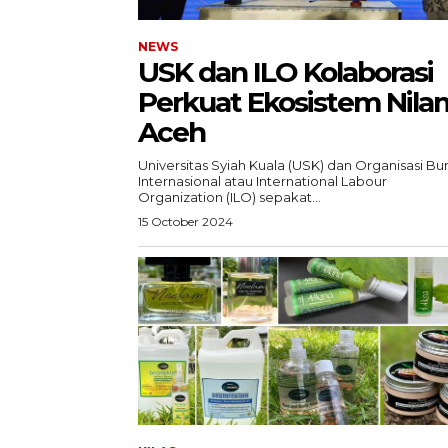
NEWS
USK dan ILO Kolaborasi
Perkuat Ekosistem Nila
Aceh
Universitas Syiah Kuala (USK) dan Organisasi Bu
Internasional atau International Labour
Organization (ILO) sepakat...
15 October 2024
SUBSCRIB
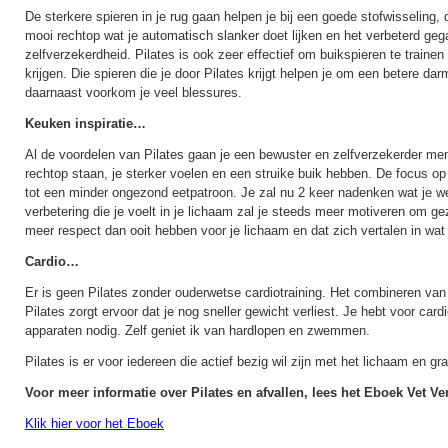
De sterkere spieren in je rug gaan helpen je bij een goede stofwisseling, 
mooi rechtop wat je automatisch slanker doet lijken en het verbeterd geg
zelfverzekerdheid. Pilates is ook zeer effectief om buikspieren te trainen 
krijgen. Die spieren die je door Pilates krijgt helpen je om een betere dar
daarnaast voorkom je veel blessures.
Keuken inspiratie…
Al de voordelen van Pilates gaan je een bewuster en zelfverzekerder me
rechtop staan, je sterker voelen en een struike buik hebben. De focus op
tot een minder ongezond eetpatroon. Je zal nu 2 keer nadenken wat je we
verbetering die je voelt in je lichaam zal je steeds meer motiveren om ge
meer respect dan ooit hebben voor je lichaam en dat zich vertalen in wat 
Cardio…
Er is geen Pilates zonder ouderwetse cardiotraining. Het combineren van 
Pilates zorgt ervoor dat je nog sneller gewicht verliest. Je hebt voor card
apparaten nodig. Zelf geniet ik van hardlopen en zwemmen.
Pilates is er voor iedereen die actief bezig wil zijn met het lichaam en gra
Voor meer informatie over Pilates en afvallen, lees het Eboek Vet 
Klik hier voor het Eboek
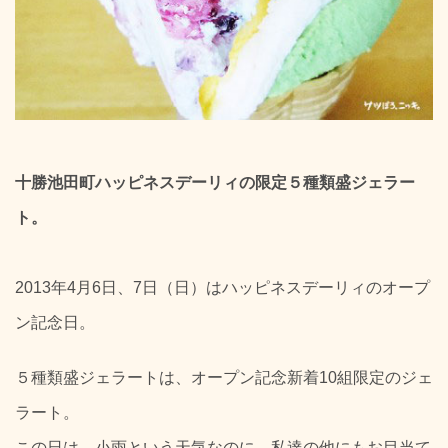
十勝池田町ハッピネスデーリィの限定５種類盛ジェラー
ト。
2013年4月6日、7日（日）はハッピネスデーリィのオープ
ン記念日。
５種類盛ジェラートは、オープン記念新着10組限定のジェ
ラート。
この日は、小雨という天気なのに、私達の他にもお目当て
...
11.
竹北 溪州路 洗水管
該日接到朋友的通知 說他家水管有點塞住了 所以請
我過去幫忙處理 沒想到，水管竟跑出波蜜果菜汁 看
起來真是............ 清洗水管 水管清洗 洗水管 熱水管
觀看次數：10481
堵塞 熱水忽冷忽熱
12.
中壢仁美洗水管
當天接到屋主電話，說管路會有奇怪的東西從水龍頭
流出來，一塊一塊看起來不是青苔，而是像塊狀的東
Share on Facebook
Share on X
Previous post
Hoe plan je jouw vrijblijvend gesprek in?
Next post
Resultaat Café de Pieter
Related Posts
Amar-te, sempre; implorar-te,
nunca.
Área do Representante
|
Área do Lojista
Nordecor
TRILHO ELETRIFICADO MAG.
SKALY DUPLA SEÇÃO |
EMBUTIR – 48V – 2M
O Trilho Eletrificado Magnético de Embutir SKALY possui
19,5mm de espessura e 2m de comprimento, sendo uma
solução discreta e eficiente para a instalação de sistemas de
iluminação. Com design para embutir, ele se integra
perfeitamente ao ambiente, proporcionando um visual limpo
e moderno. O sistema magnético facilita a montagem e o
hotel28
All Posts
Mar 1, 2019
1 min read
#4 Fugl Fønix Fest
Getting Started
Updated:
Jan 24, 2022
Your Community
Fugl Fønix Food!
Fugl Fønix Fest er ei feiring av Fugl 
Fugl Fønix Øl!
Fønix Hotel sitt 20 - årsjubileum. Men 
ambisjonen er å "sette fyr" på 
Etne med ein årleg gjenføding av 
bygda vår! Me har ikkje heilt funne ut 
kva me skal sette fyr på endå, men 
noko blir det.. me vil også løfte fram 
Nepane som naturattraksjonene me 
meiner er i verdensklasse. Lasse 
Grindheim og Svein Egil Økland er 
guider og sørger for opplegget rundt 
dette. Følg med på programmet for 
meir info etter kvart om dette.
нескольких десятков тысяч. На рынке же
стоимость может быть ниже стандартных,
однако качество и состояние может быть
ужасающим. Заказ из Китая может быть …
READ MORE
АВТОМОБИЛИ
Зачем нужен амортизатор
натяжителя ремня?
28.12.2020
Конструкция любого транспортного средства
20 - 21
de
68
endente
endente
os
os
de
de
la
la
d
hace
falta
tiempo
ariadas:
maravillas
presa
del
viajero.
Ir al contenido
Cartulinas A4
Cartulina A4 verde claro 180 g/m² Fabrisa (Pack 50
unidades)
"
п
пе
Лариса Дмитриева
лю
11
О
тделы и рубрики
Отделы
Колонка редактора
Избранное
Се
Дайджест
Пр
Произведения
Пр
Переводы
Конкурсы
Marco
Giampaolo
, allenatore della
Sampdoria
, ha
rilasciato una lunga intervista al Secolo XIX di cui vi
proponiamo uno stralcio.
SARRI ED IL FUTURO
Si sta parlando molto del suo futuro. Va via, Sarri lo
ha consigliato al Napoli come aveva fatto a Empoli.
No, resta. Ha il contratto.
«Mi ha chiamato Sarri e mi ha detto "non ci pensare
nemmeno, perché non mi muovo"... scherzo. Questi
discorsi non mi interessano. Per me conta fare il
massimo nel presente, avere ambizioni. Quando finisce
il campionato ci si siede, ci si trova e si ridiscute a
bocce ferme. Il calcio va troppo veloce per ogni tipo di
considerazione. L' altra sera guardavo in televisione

Exercise description:
Can you recast everything in the records from the line containing "De sterkere spieren" down to the line containing "この日は、小雨という天気なのに、私達の他にもお目当て", both included, as a Markdown table with the columns No. and Text, numbering each line and leaving out blank lines and the pictures?

Reply:
| No. | Text |
|---|---|
| 1 | De sterkere spieren in je rug gaan helpen je bij een goede stofwisseling,  |
| 2 | mooi rechtop wat je automatisch slanker doet lijken en het verbeterd geg |
| 3 | zelfverzekerdheid. Pilates is ook zeer effectief om buikspieren te trainen  |
| 4 | krijgen. Die spieren die je door Pilates krijgt helpen je om een betere dar |
| 5 | daarnaast voorkom je veel blessures. |
| 6 | Keuken inspiratie… |
| 7 | Al de voordelen van Pilates gaan je een bewuster en zelfverzekerder me |
| 8 | rechtop staan, je sterker voelen en een struike buik hebben. De focus op |
| 9 | tot een minder ongezond eetpatroon. Je zal nu 2 keer nadenken wat je we |
| 10 | verbetering die je voelt in je lichaam zal je steeds meer motiveren om ge |
| 11 | meer respect dan ooit hebben voor je lichaam en dat zich vertalen in wat  |
| 12 | Cardio… |
| 13 | Er is geen Pilates zonder ouderwetse cardiotraining. Het combineren van  |
| 14 | Pilates zorgt ervoor dat je nog sneller gewicht verliest. Je hebt voor card |
| 15 | apparaten nodig. Zelf geniet ik van hardlopen en zwemmen. |
| 16 | Pilates is er voor iedereen die actief bezig wil zijn met het lichaam en gra |
| 17 | Voor meer informatie over Pilates en afvallen, lees het Eboek Vet  |
| 18 | Klik hier voor het Eboek |
| 19 | 十勝池田町ハッピネスデーリィの限定５種類盛ジェラー |
| 20 | ト。 |
| 21 | 2013年4月6日、7日（日）はハッピネスデーリィのオープ |
| 22 | ン記念日。 |
| 23 | ５種類盛ジェラートは、オープン記念新着10組限定のジェ |
| 24 | ラート。 |
| 25 | この日は、小雨という天気なのに、私達の他にもお目当て |